Female students missing from Afghan university entrance exams for 3rd straight year

FILE - Male students arrive at the Herat University after the universities were reopened in Herat, Afghanistan, March 6, 2023.

Taliban education officials in Afghanistan launched university entrance exams in almost half of the country’s 34 provinces Thursday, with no female students present for the third consecutive year.

The National Examination Authority, which conducts the multistage exam process, has stated that it plans to admit at least 75,000 male candidates to public and private universities this year.

Since reclaiming power three years ago, the hardline Taliban have barred girls 12 and older from attending school beyond sixth grade in Afghanistan. The ban was abruptly extended to female university students in December 2022, depriving them of completing their higher education.

The Taliban’s men-only government has placed sweeping restrictions on women’s rights and freedom of movement, prohibiting many of them from public and private workplaces.

The United Nations and human rights groups have persistently decried and demanded the Taliban remove curbs on Afghan women’s access to education and work.

This Saturday, June 8, will mark 1,000 days since the de facto Afghan authorities prohibited female secondary education, impacting more than one million girls nationwide.

"Afghanistan will never fully recover from these 1,000 days,” Heather Barr, women’s rights associate director at Human Rights Watch, told VOA via email.

“The potential loss in this time – the artists, doctors, poets, and engineers who will never get to lend their country their skills – cannot be replaced.
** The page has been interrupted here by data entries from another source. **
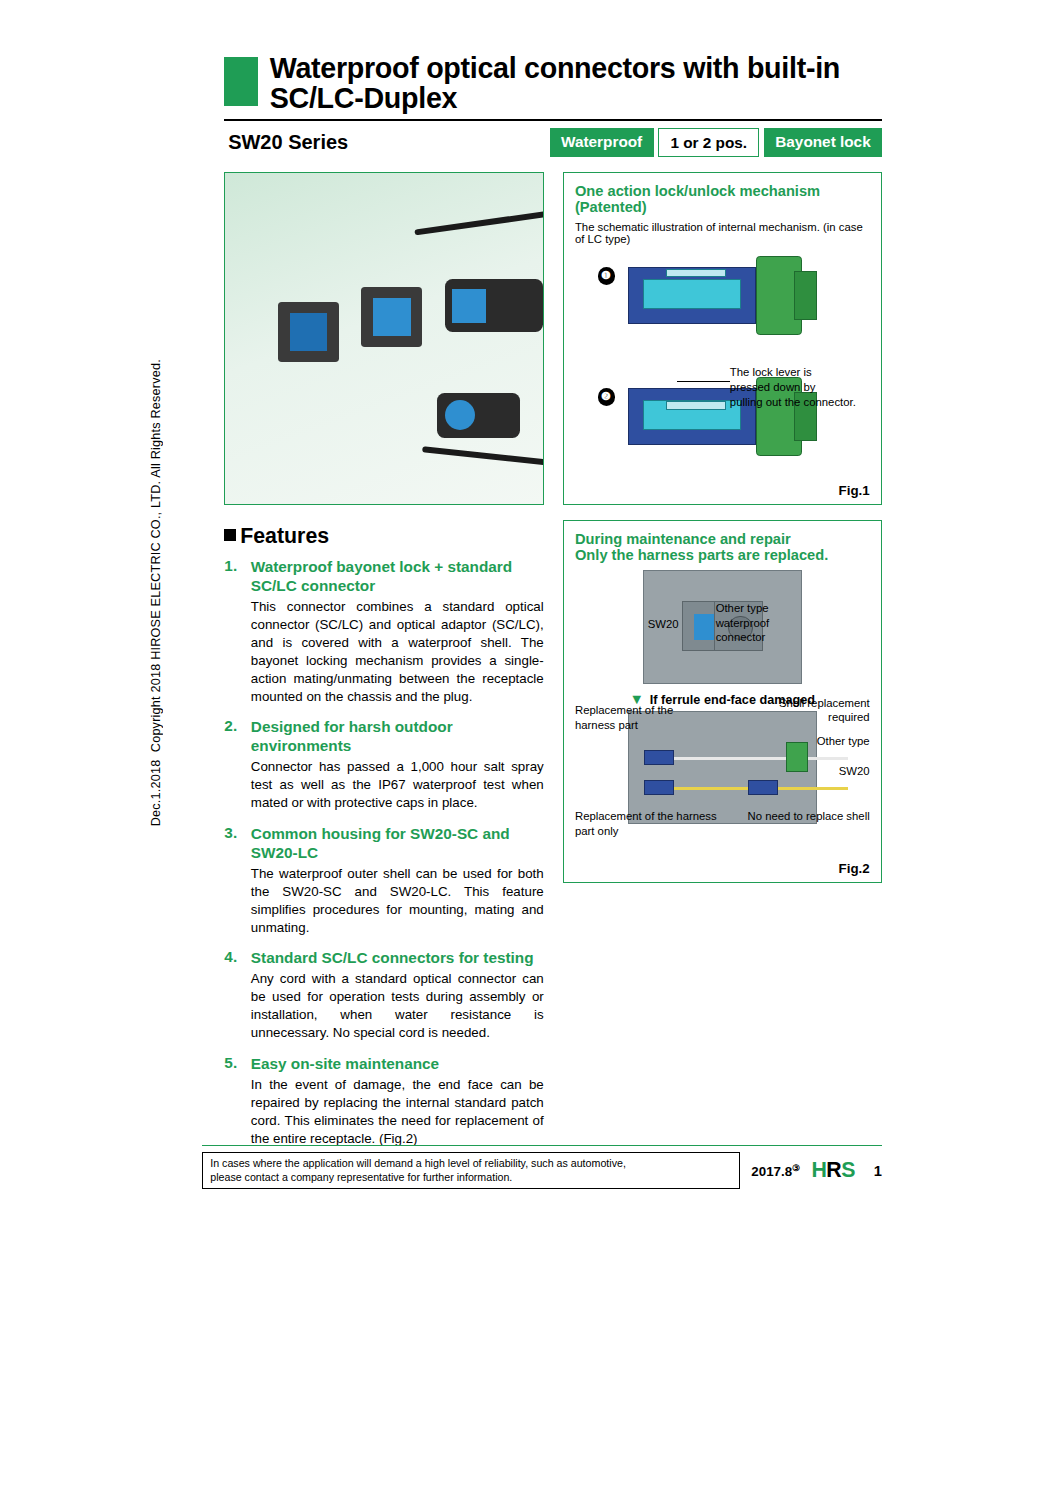Dec.1.2018 Copyright 2018 HIROSE ELECTRIC CO., LTD. All Rights Reserved.
Waterproof optical connectors with built-in SC/LC-Duplex
SW20 Series
Waterproof
1 or 2 pos.
Bayonet lock
Features
Waterproof bayonet lock + standard SC/LC connector
This connector combines a standard optical connector (SC/LC) and optical adaptor (SC/LC), and is covered with a waterproof shell. The bayonet locking mechanism provides a single-action mating/unmating between the receptacle mounted on the chassis and the plug.
Designed for harsh outdoor environments
Connector has passed a 1,000 hour salt spray test as well as the IP67 waterproof test when mated or with protective caps in place.
Common housing for SW20-SC and SW20-LC
The waterproof outer shell can be used for both the SW20-SC and SW20-LC. This feature simplifies procedures for mounting, mating and unmating.
Standard SC/LC connectors for testing
Any cord with a standard optical connector can be used for operation tests during assembly or installation, when water resistance is unnecessary. No special cord is needed.
Easy on-site maintenance
In the event of damage, the end face can be repaired by replacing the internal standard patch cord. This eliminates the need for replacement of the entire receptacle. (Fig.2)
One action lock/unlock mechanism (Patented)
The schematic illustration of internal mechanism. (in case of LC type)
❶
❷
The lock lever is
pressed down by
pulling out the connector.
Fig.1
During maintenance and repair
Only the harness parts are replaced.
SW20
Other type
waterproof
connector
▼If ferrule end-face damaged
Replacement of the harness part
Shell replacement required
Other type
SW20
Replacement of the harness part only
No need to replace shell
Fig.2
In cases where the application will demand a high level of reliability, such as automotive,
please contact a company representative for further information.
2017.8③
HRS
1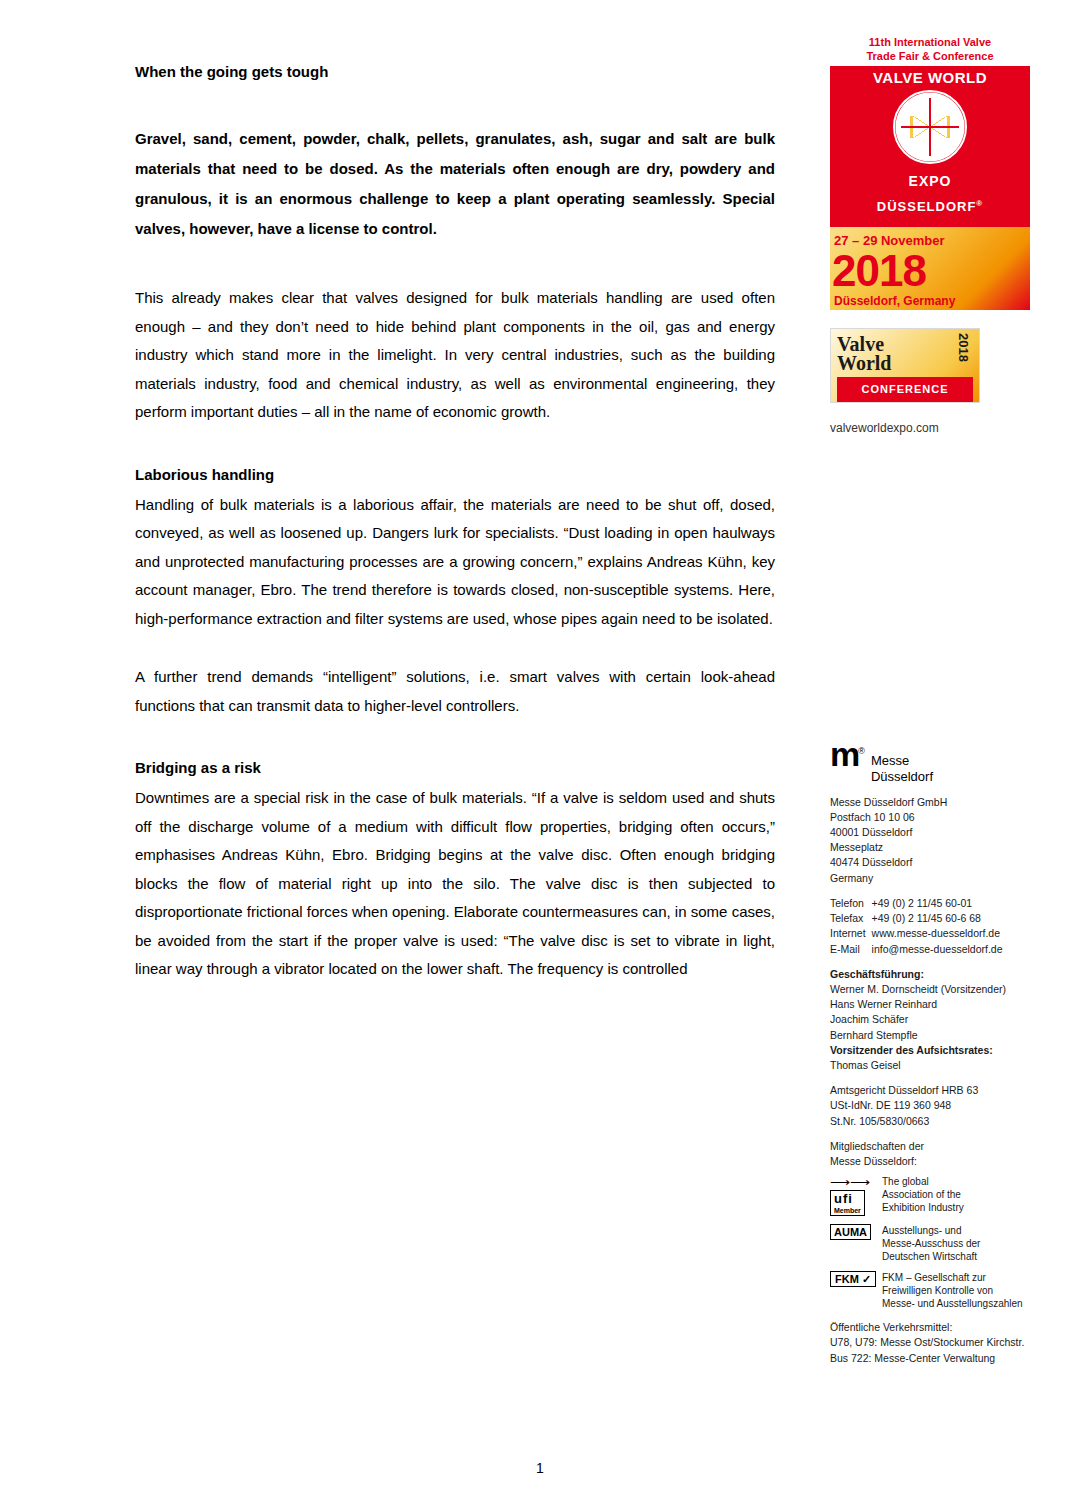11th International Valve
Trade Fair & Conference
VALVE WORLD
EXPO
DÜSSELDORF®
27 – 29 November
2018
Düsseldorf, Germany
2018
Valve
World
CONFERENCE
valveworldexpo.com
m®
Messe
Düsseldorf
Messe Düsseldorf GmbH
Postfach 10 10 06
40001 Düsseldorf
Messeplatz
40474 Düsseldorf
Germany
| Telefon | +49 (0) 2 11/45 60-01 |
| Telefax | +49 (0) 2 11/45 60-6 68 |
| Internet | www.messe-duesseldorf.de |
| E-Mail | info@messe-duesseldorf.de |
Geschäftsführung:
Werner M. Dornscheidt (Vorsitzender)
Hans Werner Reinhard
Joachim Schäfer
Bernhard Stempfle
Vorsitzender des Aufsichtsrates:
Thomas Geisel
Amtsgericht Düsseldorf HRB 63
USt-IdNr. DE 119 360 948
St.Nr. 105/5830/0663
Mitgliedschaften der
Messe Düsseldorf:
⟶⟶
ufiMember
The global
Association of the
Exhibition Industry
AUMA
Ausstellungs- und
Messe-Ausschuss der
Deutschen Wirtschaft
FKM ✓
FKM – Gesellschaft zur
Freiwilligen Kontrolle von
Messe- und Ausstellungszahlen
Öffentliche Verkehrsmittel:
U78, U79: Messe Ost/Stockumer Kirchstr.
Bus 722: Messe-Center Verwaltung
When the going gets tough
Gravel, sand, cement, powder, chalk, pellets, granulates, ash, sugar and salt are bulk materials that need to be dosed. As the materials often enough are dry, powdery and granulous, it is an enormous challenge to keep a plant operating seamlessly. Special valves, however, have a license to control.
This already makes clear that valves designed for bulk materials handling are used often enough – and they don’t need to hide behind plant components in the oil, gas and energy industry which stand more in the limelight. In very central industries, such as the building materials industry, food and chemical industry, as well as environmental engineering, they perform important duties – all in the name of economic growth.
Laborious handling
Handling of bulk materials is a laborious affair, the materials are need to be shut off, dosed, conveyed, as well as loosened up. Dangers lurk for specialists. “Dust loading in open haulways and unprotected manufacturing processes are a growing concern,” explains Andreas Kühn, key account manager, Ebro. The trend therefore is towards closed, non-susceptible systems. Here, high-performance extraction and filter systems are used, whose pipes again need to be isolated.
A further trend demands “intelligent” solutions, i.e. smart valves with certain look-ahead functions that can transmit data to higher-level controllers.
Bridging as a risk
Downtimes are a special risk in the case of bulk materials. “If a valve is seldom used and shuts off the discharge volume of a medium with difficult flow properties, bridging often occurs,” emphasises Andreas Kühn, Ebro. Bridging begins at the valve disc. Often enough bridging blocks the flow of material right up into the silo. The valve disc is then subjected to disproportionate frictional forces when opening. Elaborate countermeasures can, in some cases, be avoided from the start if the proper valve is used: “The valve disc is set to vibrate in light, linear way through a vibrator located on the lower shaft. The frequency is controlled
1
Every additional day, more dreams die,” Barr stated.

FILE - Afghan women students stand outside the Kabul University in Kabul, Afghanistan, Dec. 21, 2022. Taliban security forces are upholding a higher education ban for women by blocking access to university campuses.

The Taliban defend their governance as being in line with Afghan culture and their strict interpretation of Islamic law, dismissing calls for reforms as interference in the country’s internal matters.

No foreign country has formally granted diplomatic recognition to the Taliban government, mainly over human rights concerns and its harsh treatment of Afghan women.

Corporal punishment

The fundamentalist rulers have also ignored U.N. calls for halting the public flogging of Afghan men and women convicted of crimes such as “moral crimes” and running away from home, among others.

The latest such punishments were carried out Tuesday when a group of 63 people, including 14 women, were publicly subjected to mass flogging at a sports ground in the northern Afghan city of Sar-e Pul.

“We are deeply disturbed by the widespread, continued use of corporal punishment in Afghanistan,” Jeremy Laurence, the U.N. human rights spokesperson, said Wednesday.
He noted the accused reportedly were lashed between 15 and 39 times before being returned to prison to complete their sentences. Laurence reminded the Taliban that corporal punishment “is a clear violation” of international human rights law.

“We again urge the de facto authorities to immediately cease all forms of corporal punishment. Furthermore, we call on the de facto authorities to ensure full respect for due process and fair trial rights, in particular access to legal representation, for anyone facing criminal charges.”

The Taliban have publicly flogged hundreds of men and women in sports stadiums across the country since seizing power in 2021. At least five Afghans convicted of murder have also been executed publicly by gunfire.